Джентльмен развернулся и зашагал прочь. Сообразив, что мне нужно идти за ним, я побрел следом, спотыкаясь в густеющей тьме, миновал огромный пруд с низко стоящей водой и, наконец, выступил из-под густых дубовых крон на открытое место. Мы пересекли широкую грунтовку и подошли к двухэтажному строению на гребне исполинского холма. Я поглядел вниз: день угасал, у подножия уже заискрился огнями какой-то городишко. Дом, по всему судя, был примерно той же эпохи, что и одежда моего молчаливого провожатого. Может, во времена сухого закона тут была гостиница с подпольным баром.
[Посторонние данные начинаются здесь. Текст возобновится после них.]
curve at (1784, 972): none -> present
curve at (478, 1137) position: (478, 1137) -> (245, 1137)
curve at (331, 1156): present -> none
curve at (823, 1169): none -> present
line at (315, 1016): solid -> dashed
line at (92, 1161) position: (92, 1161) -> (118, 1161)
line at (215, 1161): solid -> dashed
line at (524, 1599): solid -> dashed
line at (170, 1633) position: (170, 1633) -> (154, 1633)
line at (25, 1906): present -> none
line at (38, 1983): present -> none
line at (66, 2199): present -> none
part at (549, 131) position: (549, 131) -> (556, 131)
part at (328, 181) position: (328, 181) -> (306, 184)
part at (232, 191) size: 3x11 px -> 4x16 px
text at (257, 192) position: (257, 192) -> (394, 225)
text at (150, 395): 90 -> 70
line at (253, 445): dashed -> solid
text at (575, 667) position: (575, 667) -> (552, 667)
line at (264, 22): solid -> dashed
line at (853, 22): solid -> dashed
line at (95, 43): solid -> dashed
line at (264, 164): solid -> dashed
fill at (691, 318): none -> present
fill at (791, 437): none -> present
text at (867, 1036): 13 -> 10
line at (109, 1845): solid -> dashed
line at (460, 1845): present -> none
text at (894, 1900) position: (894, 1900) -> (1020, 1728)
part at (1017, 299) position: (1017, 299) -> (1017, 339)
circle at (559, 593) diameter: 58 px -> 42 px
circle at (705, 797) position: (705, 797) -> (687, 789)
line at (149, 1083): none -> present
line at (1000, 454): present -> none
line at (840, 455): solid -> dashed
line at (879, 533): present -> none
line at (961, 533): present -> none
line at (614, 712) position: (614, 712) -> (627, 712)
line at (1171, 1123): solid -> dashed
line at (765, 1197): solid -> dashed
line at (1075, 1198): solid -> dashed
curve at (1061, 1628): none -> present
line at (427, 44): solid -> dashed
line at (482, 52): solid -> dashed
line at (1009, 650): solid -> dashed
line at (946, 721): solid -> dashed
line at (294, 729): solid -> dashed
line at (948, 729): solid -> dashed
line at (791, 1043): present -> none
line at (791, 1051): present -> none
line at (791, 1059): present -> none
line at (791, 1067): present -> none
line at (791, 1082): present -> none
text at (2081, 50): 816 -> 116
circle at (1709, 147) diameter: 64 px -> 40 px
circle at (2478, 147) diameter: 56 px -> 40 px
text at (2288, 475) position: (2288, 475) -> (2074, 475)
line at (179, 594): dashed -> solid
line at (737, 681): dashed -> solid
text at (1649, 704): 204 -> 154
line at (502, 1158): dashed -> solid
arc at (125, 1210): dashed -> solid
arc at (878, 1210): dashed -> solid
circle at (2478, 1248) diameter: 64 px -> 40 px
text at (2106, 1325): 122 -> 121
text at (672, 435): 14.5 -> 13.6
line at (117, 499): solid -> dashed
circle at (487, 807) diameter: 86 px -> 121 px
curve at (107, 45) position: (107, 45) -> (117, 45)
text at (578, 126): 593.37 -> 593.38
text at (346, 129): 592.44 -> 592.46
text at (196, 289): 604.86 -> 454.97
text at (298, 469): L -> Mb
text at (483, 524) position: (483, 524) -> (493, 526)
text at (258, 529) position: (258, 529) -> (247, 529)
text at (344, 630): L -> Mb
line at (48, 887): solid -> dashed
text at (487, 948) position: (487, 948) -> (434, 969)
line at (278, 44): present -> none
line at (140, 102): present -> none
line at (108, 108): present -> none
Иначе зачем бы ему торчать здесь, на холме, так далеко от города?
«Иисус» ввел меня в прихожую с парой стульев и комодом, заставленным изящными безделушками. На второй этаж уводила лестница. Мы прошли сквозь двустворчатые двери в очаровательную гостиную, наполненную, как мне показалось, отборным антиквариатом. Медный канделябр освещал комнату мягким светом, один из диванчиков выглядел особенно соблазнительно. Я плюхнулся на него — и погрузился в мягкую глубину. «Иисус» меня покинул; небось пошел поискать мне смену одежды. Я наклонился к низкому чайному столику перед диванчиком и взял в руки массивный фолиант, переплетенный в красную кожу, — тяжеленный фотоальбом, как оказалось.